→ The problem
Revise the passage on revascularization after prior PCI, from the part that opens with the words containing "Approaching revascularization in" through the part that closes with "percutaneous coronary revascularization.", and replace "cardiac surgeons" with "heart surgeons".

→ Excerpt provided
-------

Approaching revascularization in a patient who previously underwent percutaneous coronary intervention (PCI) always involves a level of complexity when determining the optimal revascularization strategy. The technology for percutaneous coronary interventions has evolved significantly in recent decades, much more than surgical techniques. Although surgery has undergone refinements to improve both the safety and quality of revascularization, it is likely that many cardiac surgeons are not fully familiar with the implications of percutaneous coronary revascularization.

Briefly, once the lesion to be treated is crossed, either through simple guidewire passage or via complex procedures for highly calcified or tortuous occlusive lesions (such as subadventitial dissection or rotational atherectomy), the goal is to remodel the vascular lumen to restore patency. Balloon angioplasty was the preferred procedure for non-occlusive coronary lesions for many years. However, the advent of stents improved angiographic outcomes by reducing acute/subacute vessel occlusions and restenosis. This is because stents significantly reduce early elastic recoil and prevent dissection, thereby ensuring an excellent immediate outcome and mitigating late elastic recoil.

-------

→ The data
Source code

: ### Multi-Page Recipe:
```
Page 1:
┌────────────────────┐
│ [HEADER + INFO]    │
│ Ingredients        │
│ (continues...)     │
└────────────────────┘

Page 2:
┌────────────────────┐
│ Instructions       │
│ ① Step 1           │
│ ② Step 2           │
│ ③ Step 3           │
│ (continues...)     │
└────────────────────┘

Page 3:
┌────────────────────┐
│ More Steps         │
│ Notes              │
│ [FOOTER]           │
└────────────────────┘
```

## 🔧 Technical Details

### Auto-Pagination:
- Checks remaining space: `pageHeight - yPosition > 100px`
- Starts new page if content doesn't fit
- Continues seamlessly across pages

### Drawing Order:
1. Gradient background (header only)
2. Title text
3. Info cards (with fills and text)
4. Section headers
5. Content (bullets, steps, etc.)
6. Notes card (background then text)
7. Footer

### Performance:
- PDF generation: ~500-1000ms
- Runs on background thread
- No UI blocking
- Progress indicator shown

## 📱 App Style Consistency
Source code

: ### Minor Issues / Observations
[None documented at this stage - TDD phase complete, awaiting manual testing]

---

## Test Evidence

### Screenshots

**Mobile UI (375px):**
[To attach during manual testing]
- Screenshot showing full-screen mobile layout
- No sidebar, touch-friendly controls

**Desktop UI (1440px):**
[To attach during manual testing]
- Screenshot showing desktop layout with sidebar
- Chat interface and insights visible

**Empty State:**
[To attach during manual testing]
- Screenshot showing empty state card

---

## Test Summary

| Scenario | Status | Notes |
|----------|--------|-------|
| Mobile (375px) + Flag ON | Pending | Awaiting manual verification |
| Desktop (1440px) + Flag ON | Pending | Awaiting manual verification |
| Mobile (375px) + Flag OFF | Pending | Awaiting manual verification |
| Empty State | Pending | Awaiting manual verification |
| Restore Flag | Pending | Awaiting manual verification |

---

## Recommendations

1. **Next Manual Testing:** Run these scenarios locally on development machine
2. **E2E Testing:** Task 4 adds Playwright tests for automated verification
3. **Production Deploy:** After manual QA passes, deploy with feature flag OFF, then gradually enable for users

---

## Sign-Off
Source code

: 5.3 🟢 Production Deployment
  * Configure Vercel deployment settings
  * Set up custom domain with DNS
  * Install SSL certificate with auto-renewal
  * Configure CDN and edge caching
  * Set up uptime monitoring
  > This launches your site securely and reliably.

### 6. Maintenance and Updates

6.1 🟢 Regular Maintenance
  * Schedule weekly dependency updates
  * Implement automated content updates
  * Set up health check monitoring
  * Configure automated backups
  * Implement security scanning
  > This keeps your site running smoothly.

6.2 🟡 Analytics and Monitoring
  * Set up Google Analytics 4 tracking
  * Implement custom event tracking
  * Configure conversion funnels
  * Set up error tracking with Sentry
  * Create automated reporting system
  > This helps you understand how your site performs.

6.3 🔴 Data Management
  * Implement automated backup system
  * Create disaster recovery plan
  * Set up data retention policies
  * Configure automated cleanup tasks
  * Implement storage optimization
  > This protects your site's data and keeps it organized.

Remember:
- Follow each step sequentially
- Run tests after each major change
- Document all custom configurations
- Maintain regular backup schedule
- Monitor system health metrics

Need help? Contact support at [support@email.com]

-------

→ Written reply
Approaching revascularization in a patient who previously underwent percutaneous coronary intervention (PCI) always involves a level of complexity when determining the optimal revascularization strategy. The technology for percutaneous coronary interventions has evolved significantly in recent decades, much more than surgical techniques. Although surgery has undergone refinements to improve both the safety and quality of revascularization, it is likely that many heart surgeons are not fully familiar with the implications of percutaneous coronary revascularization.